Apple and banks are at odds over Apple Pay fees

What you need to know

  • Banks are keen to see Apple receive less of a cut for transactions that are recurring, like subscriptions.
  • Visa had previously made plans to change how things work, but those plans now seem to be shelved.

Visa and Apple are reportedly in talks about how recurring payments are handled.

Banks are keen to see the amount of money Apple receives for Apple Pay transactions cut, although the main discussions revolve around recurring payments for subscriptions of all types.

According to a report by The Wall Street Journal, Apple Pay transactions see banks hand over 0.15% of each purchase made by their credit cardholders. Those fees are the issue, with Visa proposing that Apple receives a transaction fee on the initial payment and not every payment that goes through after that — effectively cutting it out of the system entirely for the life of that subscription.

Visa shared its planned technical change with at least some banks in recent months. A document reviewed by the Journal that explained the new process didn’t mention the fees but detailed a change to so-called tokens that Visa issues for mobile-wallet payments.

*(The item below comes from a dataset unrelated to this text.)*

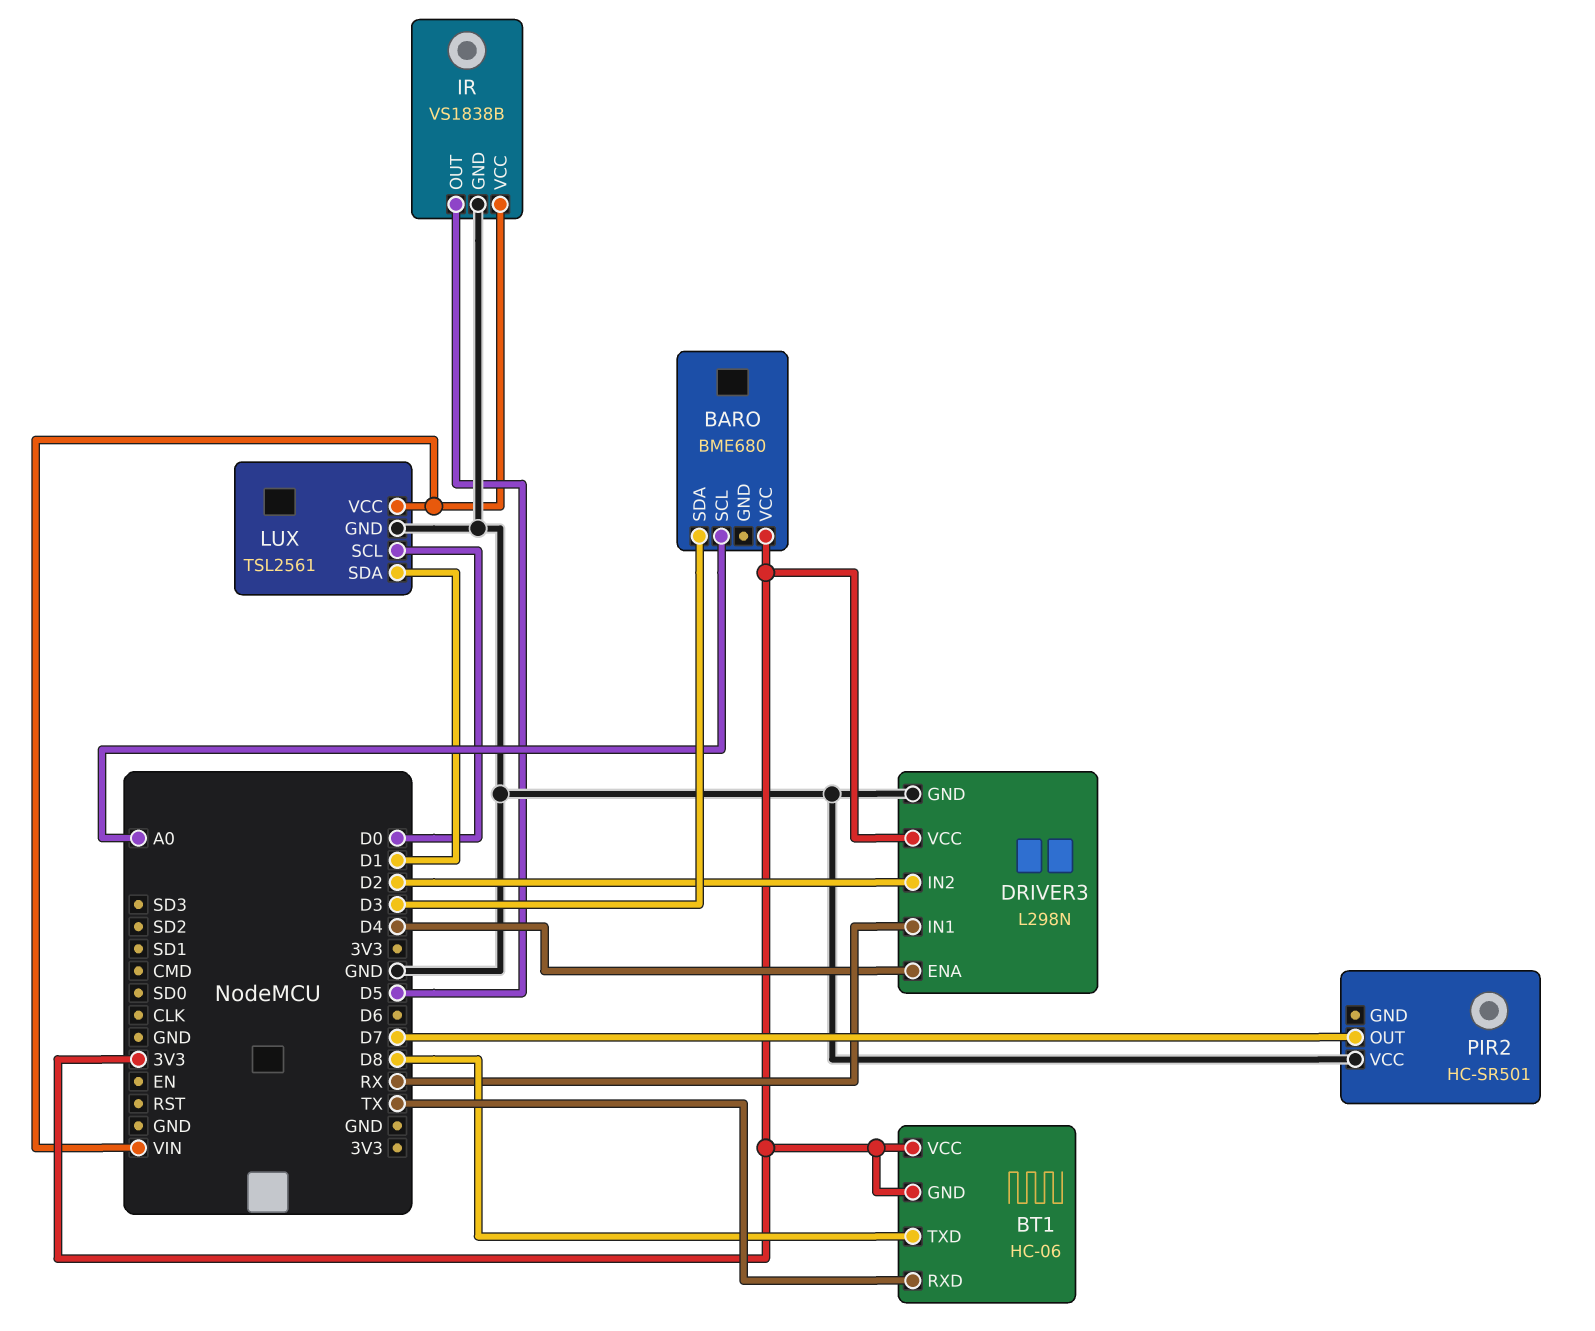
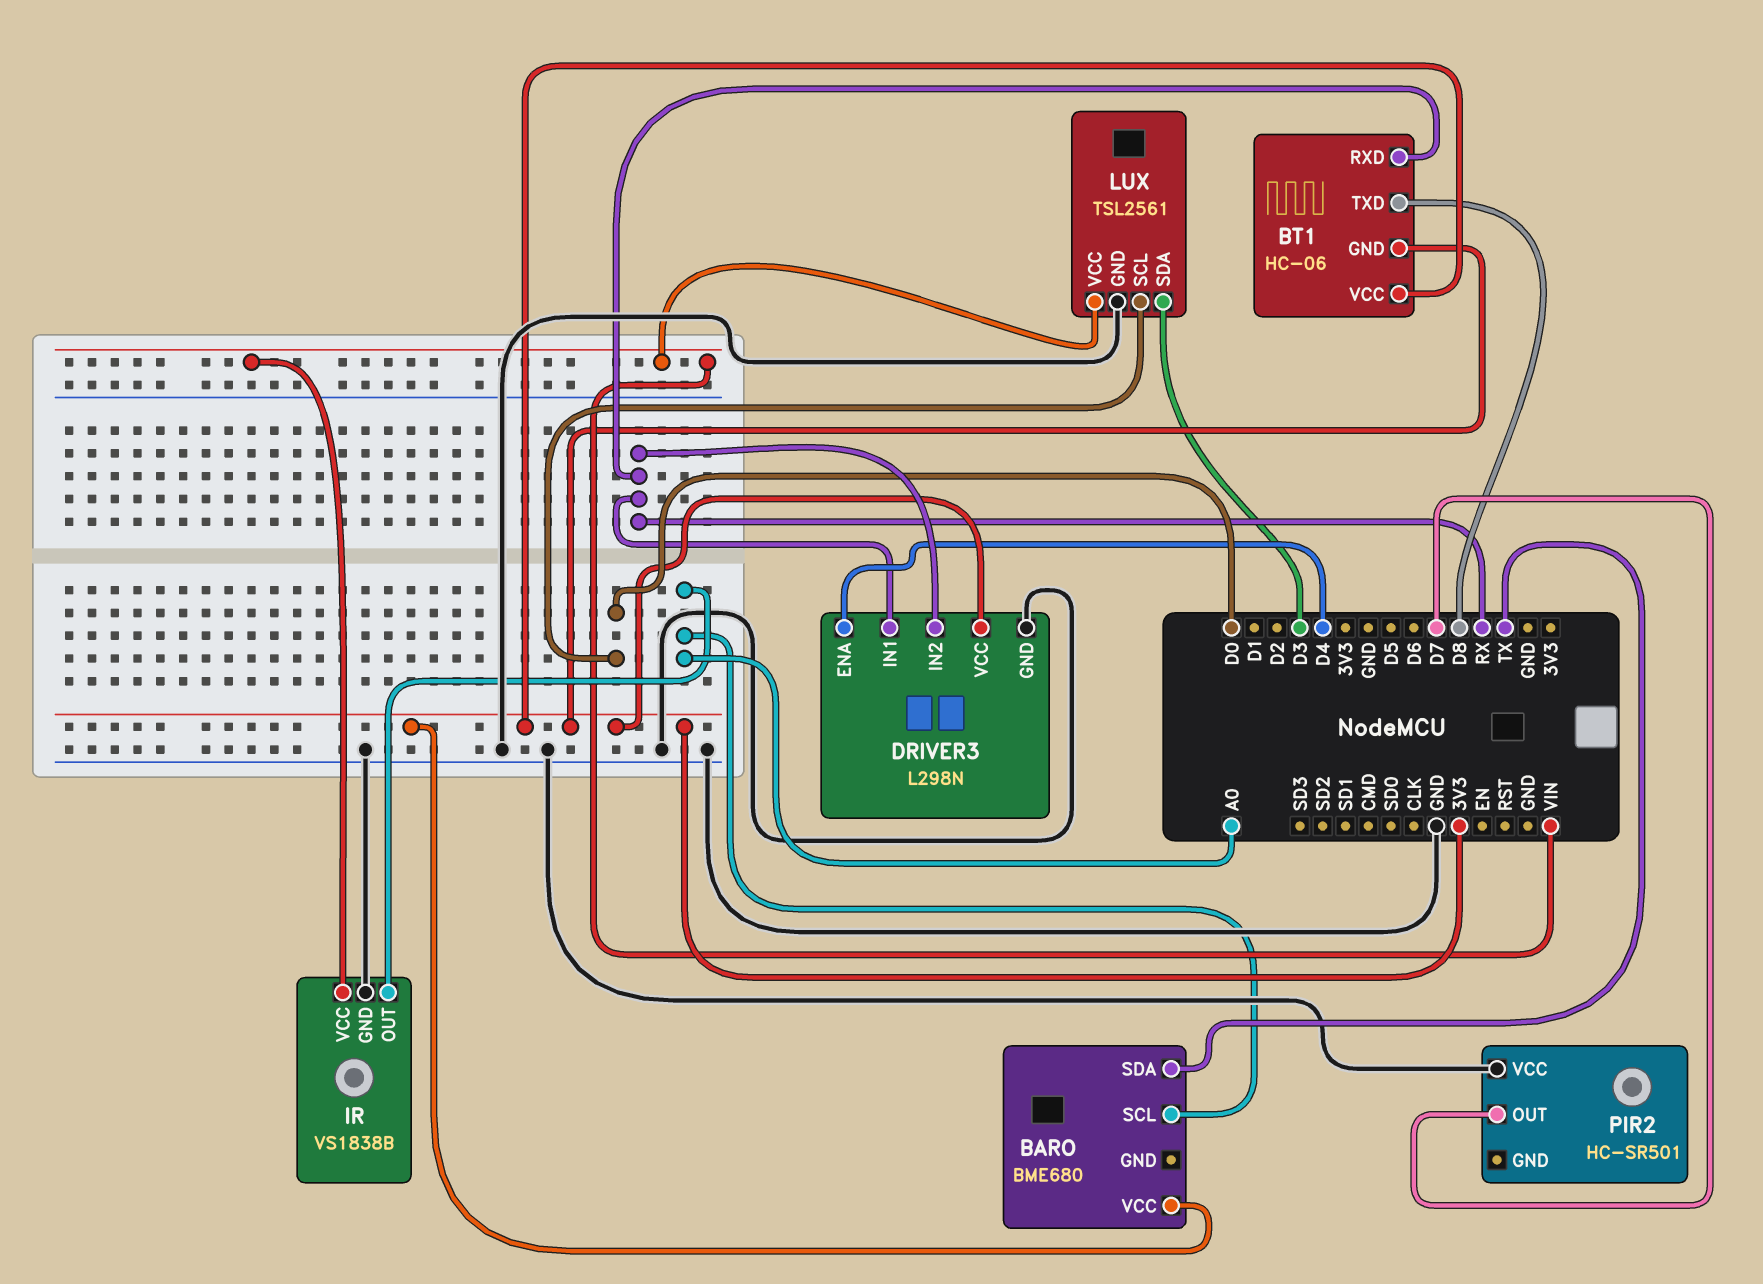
BARO pin SDA: D3 -> TX
BT1 pin RXD: TX -> RX
DRIVER3 pin IN2: D2 -> RX
IR pin OUT: D5 -> A0
LUX pin SDA: D1 -> D3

When consumers load their credit card onto Apple Pay, Visa issues a special token that replaces the card number. That allows the card to work on Apple Pay and also helps keep the card secure in a potential data breach, among other benefits.

Visa plans to start using a different token on recurring automated payments. That effectively means that after a first payment is made on a subscription, Apple won’t get fees on the following transactions.

Apple, perhaps predictably, isn’t a fan of that. Especially considering the fact “those fees account for most of the revenue that Apple makes from its digital wallet.” Both Visa and Apple are said to be in discussions to work out where to go from here, although it’s possible the change will be made regardless.

This is all made more complicated by Apple Card, a partnership between Apple and Goldman Sachs that saw a Visa-branded Apple credit card launch. Apple has previously agreed not to get into the payment handling business to compete with the likes of Visa before, something it has so far stuck to. Visa will no doubt want to ensure that the status quo remains, at least in that regard.